▶ **PROBLEM TO WORK ON**: Reproduce word for word the part of the listing below that starts at the line containing "Does the chart have visible grid lines?" and ends after the line containing "How many lines are shown in the chart?". Leave the pictures out.

▶ **ENTRIES SUPPLIED**:
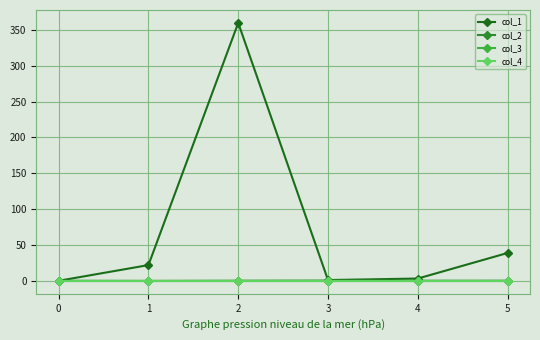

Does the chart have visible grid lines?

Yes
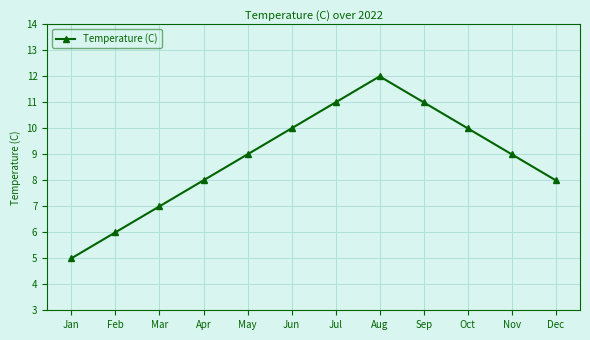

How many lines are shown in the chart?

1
--
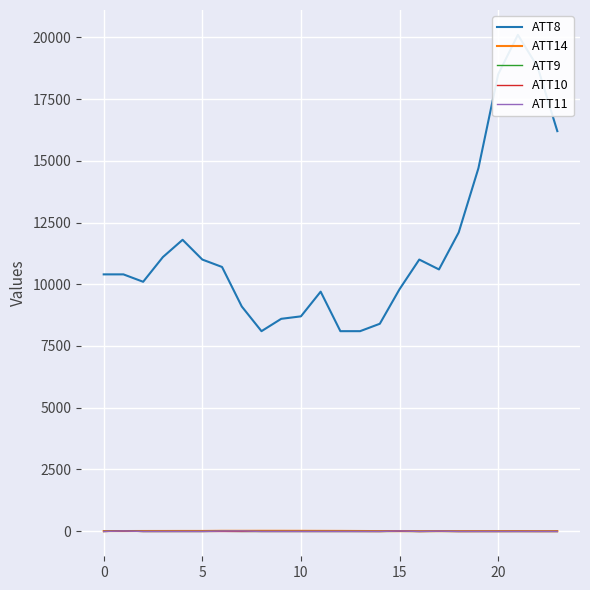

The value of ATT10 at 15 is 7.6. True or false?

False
---
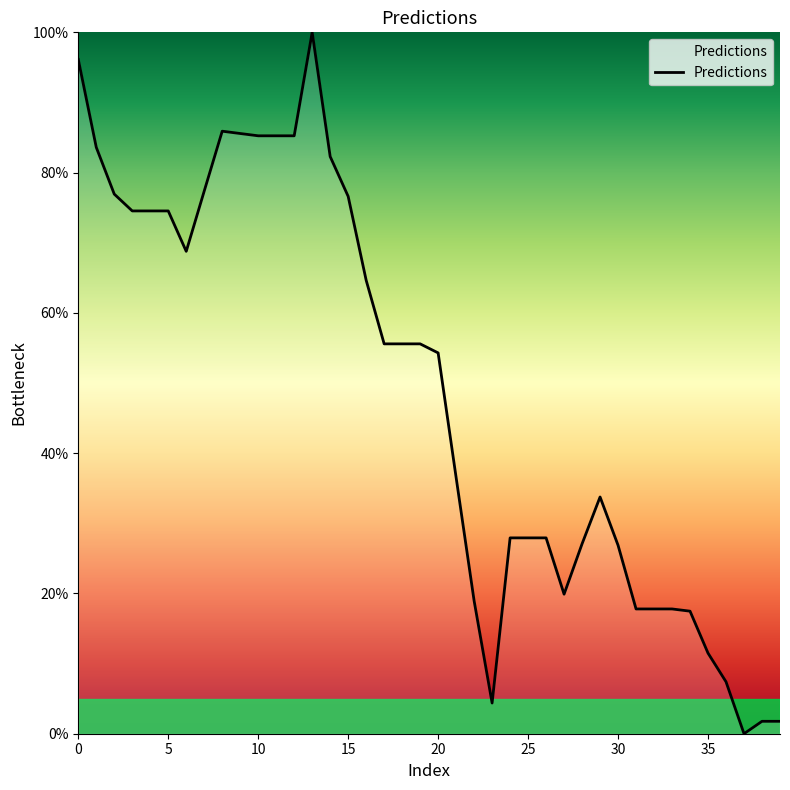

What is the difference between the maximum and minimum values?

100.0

▶ **EXERCISE RESPONSE**:
Does the chart have visible grid lines?

Yes

How many lines are shown in the chart?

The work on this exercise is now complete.